*** Opening of DATA EXCERPTS ***

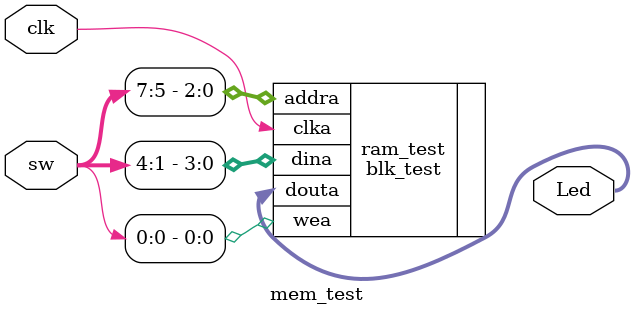
<source format=v>

module mem_test(
    input clk,
    input [7:0] sw,
    output [3:0] Led
);

blk_test ram_test (
  .clka(clk), // input clka
  .wea(sw[0]), // input [0 : 0] wea
  .addra(sw[7:5]), // input [2 : 0] addra
  .dina(sw[4:1]), // input [3 : 0] dina
  .douta(Led[3:0]) // output [3 : 0] douta
);

endmodule

</source>
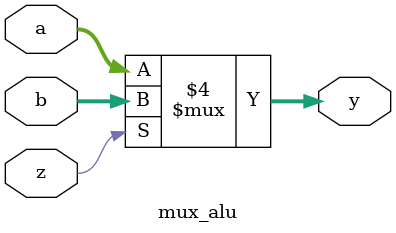
<source format=v>
`timescale 1ns / 1ps


module mux_alu(    //Ë«Â·Ñ¡ÔñÆ÷
input [31:0] a,b,
input z,
output reg [31:0] y
    );
always@(*)
begin
 if(z==0)
  y=a;
 else
  y=b;
end
endmodule


</source>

*** Close of DATA EXCERPTS ***

What you return should match the material word for word, apart from the pictures.

<source format=v>

module mem_test(
    input clk,
    input [7:0] sw,
    output [3:0] Led
);

blk_test ram_test (
  .clka(clk), // input clka
  .wea(sw[0]), // input [0 : 0] wea
  .addra(sw[7:5]), // input [2 : 0] addra
  .dina(sw[4:1]), // input [3 : 0] dina
  .douta(Led[3:0]) // output [3 : 0] douta
);

endmodule

</source>
<source format=v>
`timescale 1ns / 1ps


module mux_alu(    //Ë«Â·Ñ¡ÔñÆ÷
input [31:0] a,b,
input z,
output reg [31:0] y
    );
always@(*)
begin
 if(z==0)
  y=a;
 else
  y=b;
end
endmodule


</source>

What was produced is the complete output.